Conversation
In a gallery, the art is never just on the walls. It spills into the spaces between people, into the exchanges and body language of those who come to see it. This frame was taken in such a moment — a candid intersection between two visitors, locked in a discussion that seemed as textured and layered as the paintings around them.
I placed them in the foreground, letting the shallow depth of field push the artworks into a soft blur. The defocus serves two purposes: it keeps the viewers’ attention on the pair, and it transforms the background into a muted, abstract backdrop — just enough to hint at the setting without competing for attention. The blurred silhouette in the central painting almost mirrors the upright posture of the man, adding an unintended but pleasing symmetry.

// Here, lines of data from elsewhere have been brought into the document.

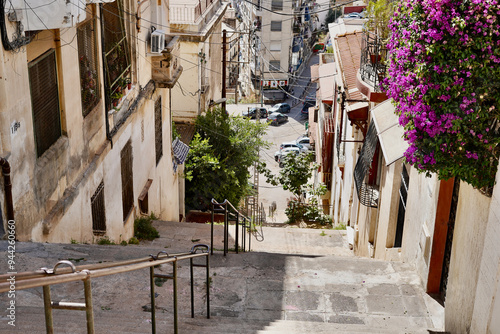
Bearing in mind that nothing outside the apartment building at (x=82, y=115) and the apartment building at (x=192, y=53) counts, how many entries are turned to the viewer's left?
0

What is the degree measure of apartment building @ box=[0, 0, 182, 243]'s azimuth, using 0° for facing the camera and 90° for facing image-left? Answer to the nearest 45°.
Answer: approximately 315°

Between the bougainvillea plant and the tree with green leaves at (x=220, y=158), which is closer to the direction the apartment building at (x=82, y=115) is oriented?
the bougainvillea plant

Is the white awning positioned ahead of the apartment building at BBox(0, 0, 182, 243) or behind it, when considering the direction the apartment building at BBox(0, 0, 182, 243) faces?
ahead

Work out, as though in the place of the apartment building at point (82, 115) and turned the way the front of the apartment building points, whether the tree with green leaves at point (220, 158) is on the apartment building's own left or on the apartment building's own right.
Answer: on the apartment building's own left

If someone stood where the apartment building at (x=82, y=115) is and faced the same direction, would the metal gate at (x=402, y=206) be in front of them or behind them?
in front

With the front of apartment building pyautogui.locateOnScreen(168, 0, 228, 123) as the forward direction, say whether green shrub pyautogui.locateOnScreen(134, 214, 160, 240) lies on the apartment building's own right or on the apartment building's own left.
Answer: on the apartment building's own right

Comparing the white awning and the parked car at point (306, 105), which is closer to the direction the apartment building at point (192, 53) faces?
the white awning
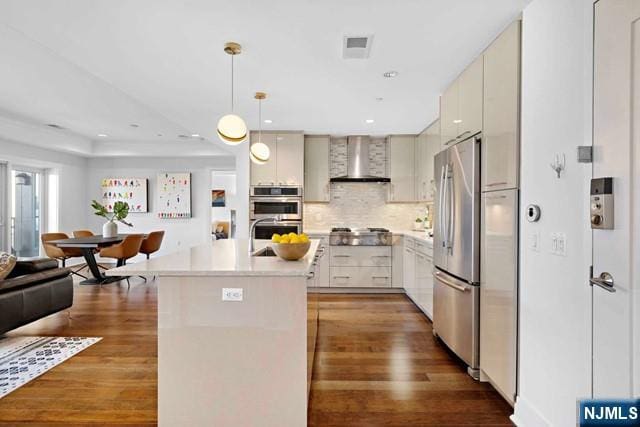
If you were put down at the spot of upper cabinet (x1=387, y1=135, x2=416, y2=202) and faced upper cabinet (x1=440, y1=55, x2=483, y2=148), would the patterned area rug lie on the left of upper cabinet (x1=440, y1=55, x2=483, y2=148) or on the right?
right

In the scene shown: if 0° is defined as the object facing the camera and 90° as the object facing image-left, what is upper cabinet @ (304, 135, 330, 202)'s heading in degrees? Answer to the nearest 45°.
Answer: approximately 0°

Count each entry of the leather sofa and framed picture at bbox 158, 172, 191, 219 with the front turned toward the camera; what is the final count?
1

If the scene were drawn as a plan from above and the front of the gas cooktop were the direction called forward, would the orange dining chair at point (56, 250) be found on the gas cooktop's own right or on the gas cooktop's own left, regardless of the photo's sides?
on the gas cooktop's own right

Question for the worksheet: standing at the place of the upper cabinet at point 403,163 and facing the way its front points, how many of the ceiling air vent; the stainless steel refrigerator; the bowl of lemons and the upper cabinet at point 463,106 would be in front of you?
4

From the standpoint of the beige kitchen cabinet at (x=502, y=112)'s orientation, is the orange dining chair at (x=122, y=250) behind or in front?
in front

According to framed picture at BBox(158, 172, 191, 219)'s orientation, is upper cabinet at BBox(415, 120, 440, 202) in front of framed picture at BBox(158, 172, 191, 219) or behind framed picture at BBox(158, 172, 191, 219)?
in front

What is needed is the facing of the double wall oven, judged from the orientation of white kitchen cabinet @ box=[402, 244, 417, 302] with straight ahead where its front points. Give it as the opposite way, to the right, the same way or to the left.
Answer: to the left

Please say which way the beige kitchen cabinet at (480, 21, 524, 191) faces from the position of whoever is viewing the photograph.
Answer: facing to the left of the viewer

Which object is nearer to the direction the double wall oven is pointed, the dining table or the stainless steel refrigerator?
the stainless steel refrigerator

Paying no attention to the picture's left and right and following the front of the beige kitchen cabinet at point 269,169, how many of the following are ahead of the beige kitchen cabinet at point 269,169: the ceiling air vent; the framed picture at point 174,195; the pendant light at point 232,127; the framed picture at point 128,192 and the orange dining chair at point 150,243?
2

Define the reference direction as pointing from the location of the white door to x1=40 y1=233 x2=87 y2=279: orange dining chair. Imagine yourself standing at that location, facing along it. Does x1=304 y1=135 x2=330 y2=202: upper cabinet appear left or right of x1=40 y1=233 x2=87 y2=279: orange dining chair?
right

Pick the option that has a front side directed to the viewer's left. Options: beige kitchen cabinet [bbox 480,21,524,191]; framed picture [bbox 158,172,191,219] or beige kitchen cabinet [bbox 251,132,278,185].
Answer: beige kitchen cabinet [bbox 480,21,524,191]

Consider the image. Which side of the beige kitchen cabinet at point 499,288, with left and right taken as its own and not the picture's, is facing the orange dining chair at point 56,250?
front

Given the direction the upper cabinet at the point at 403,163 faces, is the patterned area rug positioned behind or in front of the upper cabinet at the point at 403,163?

Lighting inside the gallery was challenging — flat, ambient, and prone to mixed colour temperatures from artificial sources. I kept the exposure slightly on the warm side, preserving skin tones while maintaining a gentle fall-off into the shadows. The Fuji sensor handled the low-light performance competently, retaining enough detail in both the subjects’ faces and the soft texture of their clothing.
From a compositional standpoint, I like the natural triangle formed between the man’s hand gesture, the woman’s intent gaze, and the space between them. It’s an invisible line of communication that draws the viewer in. There is no drama here, no grand narrative — only a quiet, human moment framed by art, and in its own way, becoming part of it.